Si le système fonctionne selon sa propre logique politique, qu’il verrouille et contrôle et que nous mettions, de notre côté, en place une pratique sociale alternative, alors il y a tout lieu de penser que le dépassement du système est au « bout du chemin ». On peut même, éventuellement, contrairement à ce que pensent certains, utiliser tactiquement le système officiel, mais encore faut-il que nous ayons une pratique qui fonde la stratégie du mouvement et lui donne un sens historique.
La conscience critique si elle se construit à partir de l’analyse critique du système en place, devient une conscience politique opérationnelle lorsqu’elle s’enracine dans une pratique sociale qui prouve que les rapports sociaux que l’on souhaite existent et s’avèrent supérieur aux rapports dominants… Ce n’est pas autrement que la bourgeoisie commerçante a réussi à imposer son système de domination, et c’est à contrario par l’ignorance d’un tel principe que les expériences soviétiques et des gauches ont toutes échouées.

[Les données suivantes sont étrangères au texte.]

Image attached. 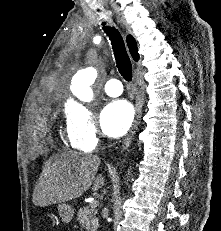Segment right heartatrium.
<instances>
[{"label": "right heart atrium", "mask_w": 221, "mask_h": 231, "mask_svg": "<svg viewBox=\"0 0 221 231\" xmlns=\"http://www.w3.org/2000/svg\"><path fill=\"white\" fill-rule=\"evenodd\" d=\"M67 134L71 143L83 151L99 145V131L92 108L83 103H73L67 110Z\"/></svg>", "instance_id": "d8ad5b80"}]
</instances>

La puissance du discours ne saurait remplacer la puissance déterminante de la pratique. Les beaux parleurs qui nous vendent leur camelote progressiste ne nous proposent que du vent… c’est pour cela que chaque fois… nous nous enrhumons !
Patrick MIGNARD
Voir aussi les articles :
« VICTOIRE DE « LA » POLITIQUE, MORT « DU » POLITIQUE »
«SE REAPPROPRIER L’ECONOMIQUE ET LE SOCIAL»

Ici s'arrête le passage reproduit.